## [TASK REQUIREMENTS]
Output each line of the data below verbatim, in its original order.

[Records from a data source]

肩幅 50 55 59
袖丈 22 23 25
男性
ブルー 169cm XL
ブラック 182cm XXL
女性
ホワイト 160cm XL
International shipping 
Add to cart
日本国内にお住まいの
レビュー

## [ANSWER SECTION]
肩幅 50 55 59
袖丈 22 23 25
男性
ブルー 169cm XL
ブラック 182cm XXL
女性
ホワイト 160cm XL
International shipping 
Add to cart
日本国内にお住まいの
レビュー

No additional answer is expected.